◆ What to work on ◆
List every line in the entries below that contains the string "opRevolve".

◆ Stored rows ◆
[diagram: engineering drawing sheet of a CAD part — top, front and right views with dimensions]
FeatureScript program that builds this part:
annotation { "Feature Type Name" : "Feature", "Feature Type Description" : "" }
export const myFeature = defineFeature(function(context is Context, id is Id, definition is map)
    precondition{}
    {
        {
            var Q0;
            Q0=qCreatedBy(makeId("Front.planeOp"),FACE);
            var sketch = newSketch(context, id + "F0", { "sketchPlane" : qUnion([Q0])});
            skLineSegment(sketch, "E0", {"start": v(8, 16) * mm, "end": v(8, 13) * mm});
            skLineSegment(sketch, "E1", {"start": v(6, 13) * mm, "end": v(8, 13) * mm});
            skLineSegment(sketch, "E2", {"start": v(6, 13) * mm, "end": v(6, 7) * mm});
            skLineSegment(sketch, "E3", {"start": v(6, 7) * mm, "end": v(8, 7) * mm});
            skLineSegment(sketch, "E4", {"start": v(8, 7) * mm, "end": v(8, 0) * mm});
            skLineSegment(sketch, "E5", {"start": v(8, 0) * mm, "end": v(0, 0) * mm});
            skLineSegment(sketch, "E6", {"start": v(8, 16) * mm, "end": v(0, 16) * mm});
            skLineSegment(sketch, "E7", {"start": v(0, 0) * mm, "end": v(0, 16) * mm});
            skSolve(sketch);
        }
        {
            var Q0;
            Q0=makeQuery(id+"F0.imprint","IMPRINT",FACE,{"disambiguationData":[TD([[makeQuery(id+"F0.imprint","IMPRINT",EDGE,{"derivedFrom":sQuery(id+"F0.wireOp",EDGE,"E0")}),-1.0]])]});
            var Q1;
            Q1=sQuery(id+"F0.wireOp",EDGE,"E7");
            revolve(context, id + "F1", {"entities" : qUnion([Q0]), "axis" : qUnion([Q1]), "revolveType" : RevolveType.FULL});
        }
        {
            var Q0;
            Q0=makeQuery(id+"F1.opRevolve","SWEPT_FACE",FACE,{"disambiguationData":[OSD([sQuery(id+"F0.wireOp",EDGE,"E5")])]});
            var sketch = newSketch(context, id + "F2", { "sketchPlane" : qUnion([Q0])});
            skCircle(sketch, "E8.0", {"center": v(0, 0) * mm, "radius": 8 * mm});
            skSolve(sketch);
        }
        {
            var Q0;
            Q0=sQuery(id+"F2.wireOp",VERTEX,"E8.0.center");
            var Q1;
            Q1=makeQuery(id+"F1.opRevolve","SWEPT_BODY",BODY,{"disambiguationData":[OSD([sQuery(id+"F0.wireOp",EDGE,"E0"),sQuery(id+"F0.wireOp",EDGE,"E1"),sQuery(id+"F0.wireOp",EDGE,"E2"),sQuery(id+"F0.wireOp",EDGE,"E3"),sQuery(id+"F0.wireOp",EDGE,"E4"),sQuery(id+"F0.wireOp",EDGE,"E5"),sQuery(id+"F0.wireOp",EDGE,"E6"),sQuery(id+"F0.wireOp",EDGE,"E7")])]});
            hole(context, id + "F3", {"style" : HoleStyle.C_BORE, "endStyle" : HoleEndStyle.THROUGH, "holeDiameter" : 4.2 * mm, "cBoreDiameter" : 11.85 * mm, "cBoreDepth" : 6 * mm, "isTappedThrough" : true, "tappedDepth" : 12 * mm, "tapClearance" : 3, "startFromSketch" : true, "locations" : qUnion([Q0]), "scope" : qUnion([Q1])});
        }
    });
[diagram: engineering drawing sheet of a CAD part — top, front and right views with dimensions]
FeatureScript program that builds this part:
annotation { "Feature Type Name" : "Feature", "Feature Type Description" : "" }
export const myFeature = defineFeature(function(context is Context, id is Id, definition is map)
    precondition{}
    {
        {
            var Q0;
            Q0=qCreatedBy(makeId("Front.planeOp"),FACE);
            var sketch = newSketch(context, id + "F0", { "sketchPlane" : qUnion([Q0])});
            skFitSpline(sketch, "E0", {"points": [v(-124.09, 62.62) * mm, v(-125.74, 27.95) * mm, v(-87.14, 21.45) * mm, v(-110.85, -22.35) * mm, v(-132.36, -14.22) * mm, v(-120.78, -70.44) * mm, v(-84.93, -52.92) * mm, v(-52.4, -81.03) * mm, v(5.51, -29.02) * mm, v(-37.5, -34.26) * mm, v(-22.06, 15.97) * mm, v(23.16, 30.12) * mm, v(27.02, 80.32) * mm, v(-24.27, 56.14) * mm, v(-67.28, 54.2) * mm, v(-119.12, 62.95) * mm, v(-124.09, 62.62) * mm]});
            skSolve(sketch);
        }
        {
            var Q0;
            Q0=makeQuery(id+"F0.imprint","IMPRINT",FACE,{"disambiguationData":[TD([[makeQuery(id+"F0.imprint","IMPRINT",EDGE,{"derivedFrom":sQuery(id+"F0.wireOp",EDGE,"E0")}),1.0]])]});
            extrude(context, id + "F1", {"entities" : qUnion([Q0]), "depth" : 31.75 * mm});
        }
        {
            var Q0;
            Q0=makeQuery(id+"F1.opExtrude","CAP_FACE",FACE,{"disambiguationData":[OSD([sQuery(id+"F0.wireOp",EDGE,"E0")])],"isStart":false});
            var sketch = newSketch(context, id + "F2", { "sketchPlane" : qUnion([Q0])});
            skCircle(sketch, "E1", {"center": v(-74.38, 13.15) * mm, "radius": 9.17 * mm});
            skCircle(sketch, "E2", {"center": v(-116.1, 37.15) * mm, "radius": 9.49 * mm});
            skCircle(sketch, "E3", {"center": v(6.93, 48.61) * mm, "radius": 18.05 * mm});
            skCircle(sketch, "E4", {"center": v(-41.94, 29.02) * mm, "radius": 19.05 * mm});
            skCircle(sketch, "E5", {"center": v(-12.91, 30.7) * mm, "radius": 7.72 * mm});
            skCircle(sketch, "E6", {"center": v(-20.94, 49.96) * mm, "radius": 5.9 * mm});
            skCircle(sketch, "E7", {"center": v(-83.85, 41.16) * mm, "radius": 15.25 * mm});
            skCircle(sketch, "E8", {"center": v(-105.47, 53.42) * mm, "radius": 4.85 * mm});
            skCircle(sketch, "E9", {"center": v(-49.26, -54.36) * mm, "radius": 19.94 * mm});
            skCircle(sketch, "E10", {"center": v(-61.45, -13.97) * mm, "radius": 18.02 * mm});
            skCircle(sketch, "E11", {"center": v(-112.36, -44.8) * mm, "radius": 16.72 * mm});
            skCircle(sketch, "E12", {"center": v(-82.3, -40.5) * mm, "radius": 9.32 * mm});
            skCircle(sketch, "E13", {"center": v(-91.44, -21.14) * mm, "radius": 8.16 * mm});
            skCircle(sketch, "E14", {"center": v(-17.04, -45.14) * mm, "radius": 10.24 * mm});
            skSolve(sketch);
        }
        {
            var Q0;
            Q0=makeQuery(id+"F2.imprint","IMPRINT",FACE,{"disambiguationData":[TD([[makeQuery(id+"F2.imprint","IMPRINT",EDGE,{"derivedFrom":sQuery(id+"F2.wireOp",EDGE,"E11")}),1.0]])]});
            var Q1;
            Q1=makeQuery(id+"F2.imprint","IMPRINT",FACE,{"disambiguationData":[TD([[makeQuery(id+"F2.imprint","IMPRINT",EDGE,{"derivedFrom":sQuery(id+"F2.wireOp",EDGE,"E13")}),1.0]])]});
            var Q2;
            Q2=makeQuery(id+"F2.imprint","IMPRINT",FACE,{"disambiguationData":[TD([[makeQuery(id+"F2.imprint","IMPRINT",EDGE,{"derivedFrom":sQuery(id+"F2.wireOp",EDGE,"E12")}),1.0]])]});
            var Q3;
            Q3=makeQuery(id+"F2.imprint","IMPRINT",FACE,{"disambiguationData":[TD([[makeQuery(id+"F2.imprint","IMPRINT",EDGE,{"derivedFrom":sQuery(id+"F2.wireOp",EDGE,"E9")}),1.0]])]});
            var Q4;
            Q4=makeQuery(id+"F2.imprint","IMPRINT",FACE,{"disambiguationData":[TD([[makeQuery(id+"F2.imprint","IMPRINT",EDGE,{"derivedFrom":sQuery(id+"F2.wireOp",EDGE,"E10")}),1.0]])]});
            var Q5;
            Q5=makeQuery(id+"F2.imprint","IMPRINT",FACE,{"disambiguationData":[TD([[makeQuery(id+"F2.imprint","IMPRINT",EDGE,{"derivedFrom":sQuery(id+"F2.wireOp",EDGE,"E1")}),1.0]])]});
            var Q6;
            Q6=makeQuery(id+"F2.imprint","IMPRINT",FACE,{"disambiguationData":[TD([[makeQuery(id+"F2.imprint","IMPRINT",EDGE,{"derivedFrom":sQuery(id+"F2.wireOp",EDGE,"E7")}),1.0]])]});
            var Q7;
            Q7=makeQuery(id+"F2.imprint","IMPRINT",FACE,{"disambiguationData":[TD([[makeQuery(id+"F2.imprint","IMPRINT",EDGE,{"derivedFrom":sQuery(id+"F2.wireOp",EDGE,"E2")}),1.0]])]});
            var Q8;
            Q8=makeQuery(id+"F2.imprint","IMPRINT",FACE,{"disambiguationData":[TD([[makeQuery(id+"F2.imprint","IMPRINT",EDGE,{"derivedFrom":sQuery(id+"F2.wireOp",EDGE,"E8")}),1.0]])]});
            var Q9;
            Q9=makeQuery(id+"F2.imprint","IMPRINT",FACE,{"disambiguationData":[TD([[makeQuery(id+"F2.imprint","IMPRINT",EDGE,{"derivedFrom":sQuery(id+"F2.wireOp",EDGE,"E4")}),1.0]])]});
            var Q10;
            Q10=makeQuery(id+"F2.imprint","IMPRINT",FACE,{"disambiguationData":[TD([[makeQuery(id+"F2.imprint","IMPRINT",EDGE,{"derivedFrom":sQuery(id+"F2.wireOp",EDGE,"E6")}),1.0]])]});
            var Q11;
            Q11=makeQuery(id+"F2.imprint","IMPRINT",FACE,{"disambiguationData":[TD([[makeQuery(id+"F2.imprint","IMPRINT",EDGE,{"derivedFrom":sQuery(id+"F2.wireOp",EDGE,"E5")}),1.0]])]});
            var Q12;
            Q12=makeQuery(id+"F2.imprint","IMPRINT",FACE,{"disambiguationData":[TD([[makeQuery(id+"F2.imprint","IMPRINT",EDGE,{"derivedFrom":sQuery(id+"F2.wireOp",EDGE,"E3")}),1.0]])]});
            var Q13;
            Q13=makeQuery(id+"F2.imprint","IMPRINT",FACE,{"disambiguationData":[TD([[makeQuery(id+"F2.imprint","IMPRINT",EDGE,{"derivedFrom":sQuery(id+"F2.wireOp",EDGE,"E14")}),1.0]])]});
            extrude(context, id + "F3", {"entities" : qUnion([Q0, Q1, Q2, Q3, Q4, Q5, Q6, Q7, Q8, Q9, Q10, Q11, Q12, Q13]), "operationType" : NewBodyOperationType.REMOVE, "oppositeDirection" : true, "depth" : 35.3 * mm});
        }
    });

◆ Task answer ◆
            Q0=makeQuery(id+"F1.opRevolve","SWEPT_FACE",FACE,{"disambiguationData":[OSD([sQuery(id+"F0.wireOp",EDGE,"E5")])]});
            Q1=makeQuery(id+"F1.opRevolve","SWEPT_BODY",BODY,{"disambiguationData":[OSD([sQuery(id+"F0.wireOp",EDGE,"E0"),sQuery(id+"F0.wireOp",EDGE,"E1"),sQuery(id+"F0.wireOp",EDGE,"E2"),sQuery(id+"F0.wireOp",EDGE,"E3"),sQuery(id+"F0.wireOp",EDGE,"E4"),sQuery(id+"F0.wireOp",EDGE,"E5"),sQuery(id+"F0.wireOp",EDGE,"E6"),sQuery(id+"F0.wireOp",EDGE,"E7")])]});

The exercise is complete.